▶ QUESTIONS:
• a. In the drone post, why was the man from the pub in London?
• b. Duplicate the stretch of the drone post from "I met someone" through "killing has begun.".

------ EXERCISE PASSAGE ------

Wednesday, 24 November 2010

I met someone who works in the arms trade last night

I meet the strangest people in pubs. This guy was a Northern lad and he
explained he was down in London to sign a deal on some new Unmanned
Aerial Vehicle technology. UAV's and UCAV's (Unmanned Combat Aerial
Vehicles) are the future of warfare. It'll soon be like playing a
computer game. Since the first Predator aerial drone broke international
convention and launched a Hellfire missile the dawn of a new era in
killing has begun.

UCAV's offer huge advantages over manned vehicles. The primary value is
risk. They can send them into the worst situations and the only fear is
loss of the materials (and the chance the technology could be
reverse-engineered by the enemy if enough survives an attack or a
crash). The reduction in need for the systems to support an organic
being means they can be far lighter. They can stay in the air for days
- much longer than U2 spy plane pilots would do. They can handle higher
acceleration and turning G-force so can jink away from a missile better
than planes like the Eurofighter with it's advanced systems to reduce
the impact of G-force on the pilot.

------ EXTRACTED DATA ------

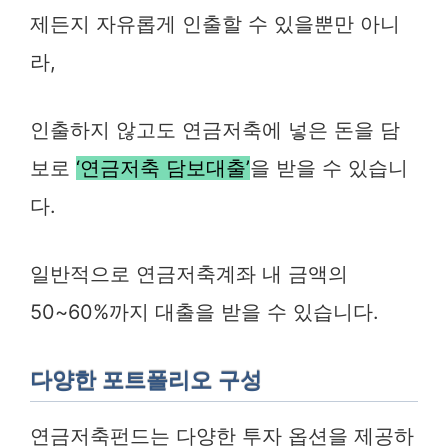
제든지 자유롭게 인출할 수 있을뿐만 아니
라,
인출하지 않고도 연금저축에 넣은 돈을 담
보로
‘연금저축 담보대출’
을 받을 수 있습니
다.
일반적으로 연금저축계좌 내 금액의
50~60%까지 대출을 받을 수 있습니다.
다양한 포트폴리오 구성
연금저축펀드는 다양한 투자 옵션을 제공하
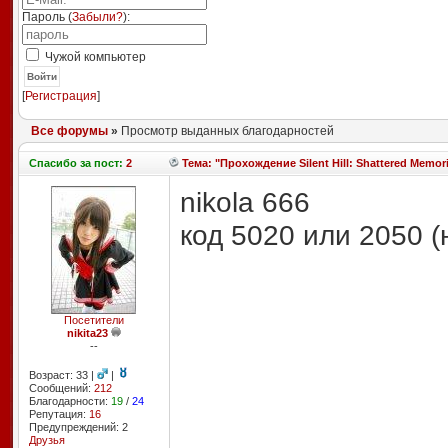
Пароль (
Забыли?
):
Чужой компьютер
Войти
[
Регистрация
]
Все форумы
»
Просмотр выданных благодарностей
Спасибо
за пост:
2
Тема: "Прохождение Silent Hill: Shattered Memor
nikola 666
код 5020 или 2050 (
Посетители
nikita23
--
Возраст: 33 |
|
Сообщений:
212
Благодарности:
19
/
24
Репутация:
16
Предупреждений: 2
Друзья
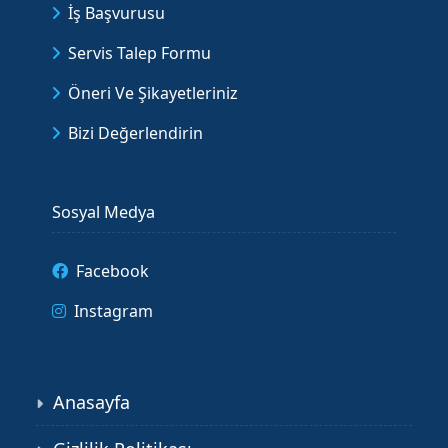
İş Başvurusu
Servis Talep Formu
Öneri Ve Şikayetleriniz
Bizi Değerlendirin
Sosyal Medya
Facebook
Instagram
Anasayfa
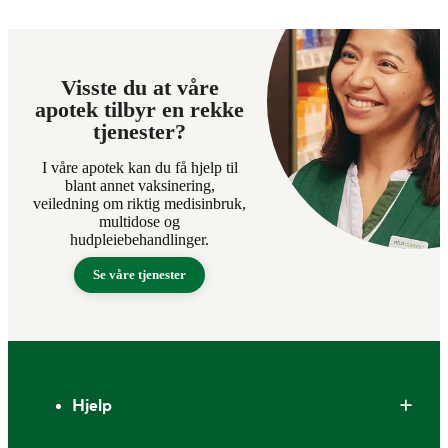
Visste du at våre
apotek tilbyr en rekke
tjenester?
I våre apotek kan du få hjelp til
blant annet vaksinering,
veiledning om riktig medisinbruk,
multidose og
hudpleiebehandlinger.
Se våre tjenester
Bunntekst
Hjelp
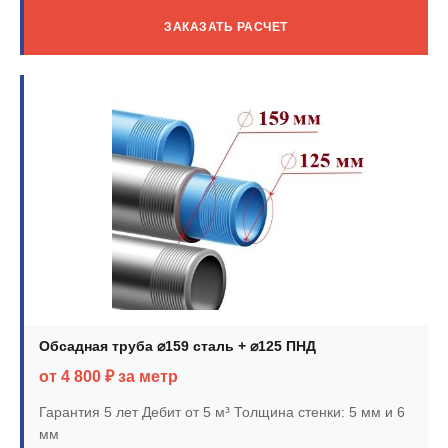
ЗАКАЗАТЬ РАСЧЕТ
Обсадная труба ⌀159 сталь + ⌀125 ПНД
от 4 800 ₽ за метр
Гарантия 5 лет
Дебит от 5 м³
Толщина стенки: 5 мм и 6
мм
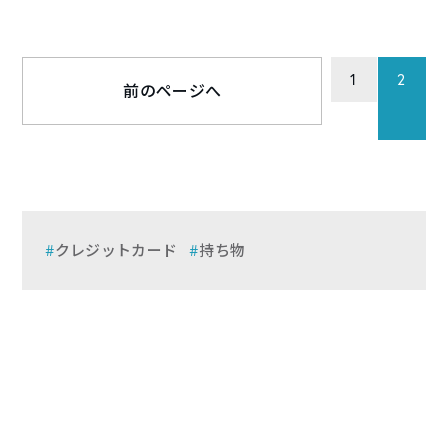
1
2
前のページへ
クレジットカード
持ち物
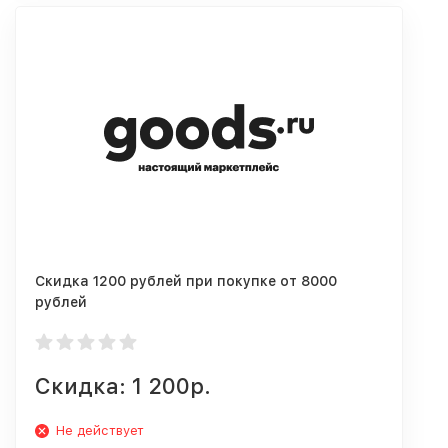
Скидка 1200 рублей при покупке от 8000
рублей
Скидка: 1 200р.
Не действует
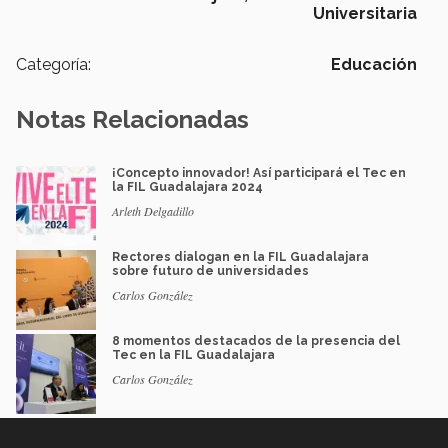
Universitaria
Categoría:
Educación
Notas Relacionadas
¡Concepto innovador! Así participará el Tec en
la FIL Guadalajara 2024
Arleth Delgadillo
Rectores dialogan en la FIL Guadalajara
sobre futuro de universidades
Carlos González
8 momentos destacados de la presencia del
Tec en la FIL Guadalajara
Carlos González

------

▶ ANSWER SECTION:
• a. He was there to sign a deal on some new Unmanned Aerial Vehicle technology.

• b.
I met someone who works in the arms trade last night

I meet the strangest people in pubs. This guy was a Northern lad and he
explained he was down in London to sign a deal on some new Unmanned
Aerial Vehicle technology. UAV's and UCAV's (Unmanned Combat Aerial
Vehicles) are the future of warfare. It'll soon be like playing a
computer game. Since the first Predator aerial drone broke international
convention and launched a Hellfire missile the dawn of a new era in
killing has begun.